Crawford County's general fund budget deficit for fiscal year 2015 has narrowed by more than $100,000, but the quorum court still has to find a way to cut $229,000 from its budget within the next 30 days. County Judge John Hall said the court will meet Thursday night (Nov. 20) to discuss further cuts to the budget, but he is not sure where else there could be cuts.

Requests for expenditures by all county departments totaled $7.226 million at the start of the budget cycle, but County Treasurer Beverly Pyle said the county only has anticipated revenues of $6.817 million.

In order to meet the tight budget constraints, Hall said the court will look at every possible solution to the funding gap before layoffs become a solution to the funding problem.

"The need to take at look at what is least offensive to people in the system (county employees)," he said. "To start cutting positions is pretty hard. If there are other ways, everyone would be a whole lot happier. But I don't know what they're going to do."

The largest portion of the budget, 64.3%, goes to fund the sheriff's department and other law enforcement obligations. Requests by Sheriff Ron Brown in the 2015 budget include $2.263 million for the sheriff's department and $2.121 million for the county jail for a collective request of $4.384 million.

And according to Brown, his requests were reduced to help the county balance its budget this year, in spite of the fact that the majority of his requests include salaries. The personnel requests from his budget requests total $2.719 million. An additional $240,285 to hire six new jailers, he said, come from a portion of the quarter cent sales tax passed earlier this year to fund law enforcement operations.

"I made $140,000 (in cuts) at the last meeting. What I basically did was cut the operations out of the general fund and just used the remaining balances of the automation funds and the Act 209 money and the sheriff's communications fund and that just leave salaries coming out of that (general fund)," he said.

According to county officials speaking on background, there has been discussion of asking Brown to operate a larger part of his budget from the quarter cent sales tax since the new county jail the funds are meant to operate has not yet been constructed. But asked whether it was something he was willing to entertain to cut costs in the general fund, he said it would not solve the long term general fund issues which have cropped up in several of the last few years.

"My only concern with that is I budgeted when we started planning for this 270 bed jail and I budgeted $2.8 million," Brown said. "I get $1.4 million for the jail now. That quarter cent at the lowest (is projected to) produce about $1.5 million per year. It can grow as the economy grows. … If you take the $1.5 million and the $1.4 million, that's $2.9 million. My concern is if they start using this quarter cent on long term budget items such as salaries, when we open the new jail is there going to be money to operate the 270 bed facility?"

He equated it to have savings set aside for a family vacation, but dipping into the savings before taking the vacation.

"You dip into it for a washer and dryer, this or that with the mindset that we'll make it back. But in three years, you can't go to Disney," he said.

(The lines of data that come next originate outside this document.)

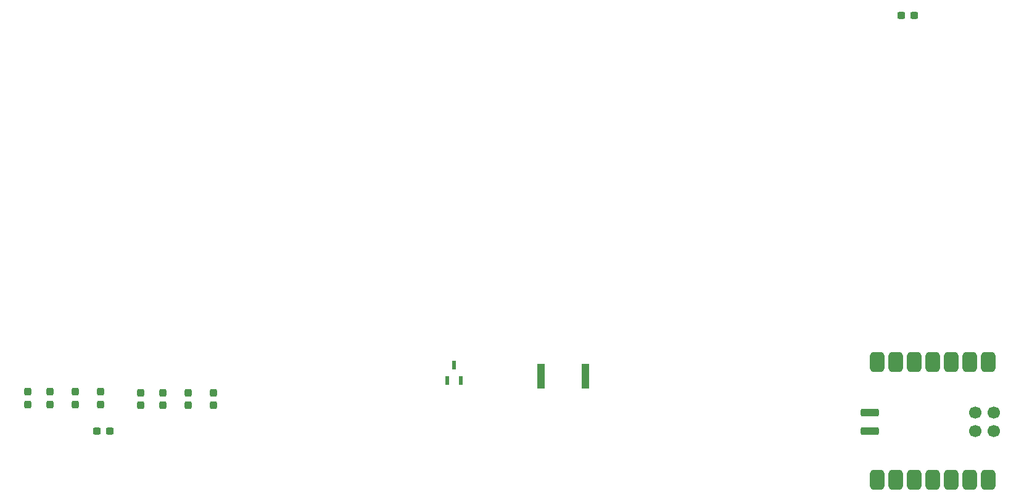
<source format=gtp>
%TF.GenerationSoftware,KiCad,Pcbnew,9.0.0*%
%TF.CreationDate,2025-04-13T23:06:23-05:00*%
%TF.ProjectId,temperature_sensor,74656d70-6572-4617-9475-72655f73656e,rev?*%
%TF.SameCoordinates,Original*%
%TF.FileFunction,Paste,Top*%
%TF.FilePolarity,Positive*%
%FSLAX46Y46*%
G04 Gerber Fmt 4.6, Leading zero omitted, Abs format (unit mm)*
G04 Created by KiCad (PCBNEW 9.0.0) date 2025-04-13 23:06:23*
%MOMM*%
%LPD*%
G01*
G04 APERTURE LIST*
G04 Aperture macros list*
%AMRoundRect*
0 Rectangle with rounded corners*
0 $1 Rounding radius*
0 $2 $3 $4 $5 $6 $7 $8 $9 X,Y pos of 4 corners*
0 Add a 4 corners polygon primitive as box body*
4,1,4,$2,$3,$4,$5,$6,$7,$8,$9,$2,$3,0*
0 Add four circle primitives for the rounded corners*
1,1,$1+$1,$2,$3*
1,1,$1+$1,$4,$5*
1,1,$1+$1,$6,$7*
1,1,$1+$1,$8,$9*
0 Add four rect primitives between the rounded corners*
20,1,$1+$1,$2,$3,$4,$5,0*
20,1,$1+$1,$4,$5,$6,$7,0*
20,1,$1+$1,$6,$7,$8,$9,0*
20,1,$1+$1,$8,$9,$2,$3,0*%
G04 Aperture macros list end*
%ADD10R,0.558800X1.270000*%
%ADD11RoundRect,0.237500X0.237500X-0.300000X0.237500X0.300000X-0.237500X0.300000X-0.237500X-0.300000X0*%
%ADD12RoundRect,0.237500X0.300000X0.237500X-0.300000X0.237500X-0.300000X-0.237500X0.300000X-0.237500X0*%
%ADD13R,1.070000X3.420000*%
%ADD14RoundRect,0.237500X-0.300000X-0.237500X0.300000X-0.237500X0.300000X0.237500X-0.300000X0.237500X0*%
%ADD15RoundRect,0.500000X-0.500000X0.875000X-0.500000X-0.875000X0.500000X-0.875000X0.500000X0.875000X0*%
%ADD16RoundRect,0.275000X-0.975000X-0.275000X0.975000X-0.275000X0.975000X0.275000X-0.975000X0.275000X0*%
%ADD17C,1.700000*%
G04 APERTURE END LIST*
D10*
%TO.C,U1*%
X113047500Y-88082800D03*
X114952500Y-88082800D03*
X114000000Y-86000000D03*
%TD*%
D11*
%TO.C,C10*%
X71000000Y-91500000D03*
X71000000Y-89775000D03*
%TD*%
D12*
%TO.C,RF_interceptor1*%
X177132500Y-37960000D03*
X175407500Y-37960000D03*
%TD*%
D11*
%TO.C,C11*%
X77500000Y-91500000D03*
X77500000Y-89775000D03*
%TD*%
%TO.C,C4*%
X62000000Y-91362500D03*
X62000000Y-89637500D03*
%TD*%
%TO.C,C12*%
X74000000Y-91500000D03*
X74000000Y-89775000D03*
%TD*%
%TO.C,C5*%
X58500000Y-91362500D03*
X58500000Y-89637500D03*
%TD*%
D13*
%TO.C,R4*%
X132000000Y-87500000D03*
X125890000Y-87500000D03*
%TD*%
D14*
%TO.C,C7*%
X65000000Y-95000000D03*
X66725000Y-95000000D03*
%TD*%
D15*
%TO.C,U3*%
X187281700Y-85588000D03*
X184741700Y-85588000D03*
X182201700Y-85588000D03*
X179661700Y-85588000D03*
X177121700Y-85588000D03*
X174581700Y-85588000D03*
X172041700Y-85588000D03*
X172041700Y-101753000D03*
X174581700Y-101753000D03*
X177121700Y-101753000D03*
X179661700Y-101753000D03*
X182201700Y-101753000D03*
X184741700Y-101753000D03*
X187281700Y-101753000D03*
D16*
X171022000Y-92500000D03*
X171022000Y-95040000D03*
D17*
X188040000Y-92500000D03*
X188040000Y-95040000D03*
X185500000Y-92500000D03*
X185500000Y-95040000D03*
%TD*%
D11*
%TO.C,C9*%
X81000000Y-91500000D03*
X81000000Y-89775000D03*
%TD*%
%TO.C,C8*%
X65500000Y-91362500D03*
X65500000Y-89637500D03*
%TD*%
%TO.C,C6*%
X55500000Y-91362500D03*
X55500000Y-89637500D03*
%TD*%
M02*

</source>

Hall said additional options are limited, noting that his office accounts for about 11% of the general fund budget and includes basics that literally keep the lights on, such as the electric bill and other items including property insurance for buildings.

He said 5% of the budget goes to the circuit clerk and 7% to the county clerk.

"When you get right down to it, there's not a lot of areas (to cut from)," Hall said, though he said one possibly he would float during Thursday's budget meeting is possibly cutting from the election commission which originally requested $137,000 for next year, including $72,000 in salaries, $34,000 in supplies and $31,100 for "total other services." The election commission had a total 2014 budget from the general fund of $184,200 which included a general election, something the county will not have next year.

"Is that something they can get by without?" Hall asked rhetorically. "That's half your deficit right there."

He said another option includes reviewing the level of anticipated revenues to determine if estimates from Pyles' office are too conservative and could be raised.

Regardless of what decisions must be made to balance the budget, one thing is certain — Hall said a tax increase is still "off the table." But instead of a guarantee of a veto by Hall if the court were to pass a millage increase, he said time has now made that decision.

"You have to do it (by) November, so it's totally off the table."

The Crawford County Quorum Court Budget Committee will meet Thursday at 6 p.m. at the Crawford County Circuit Courtroom #2, 220 South 4th Street in Van Buren.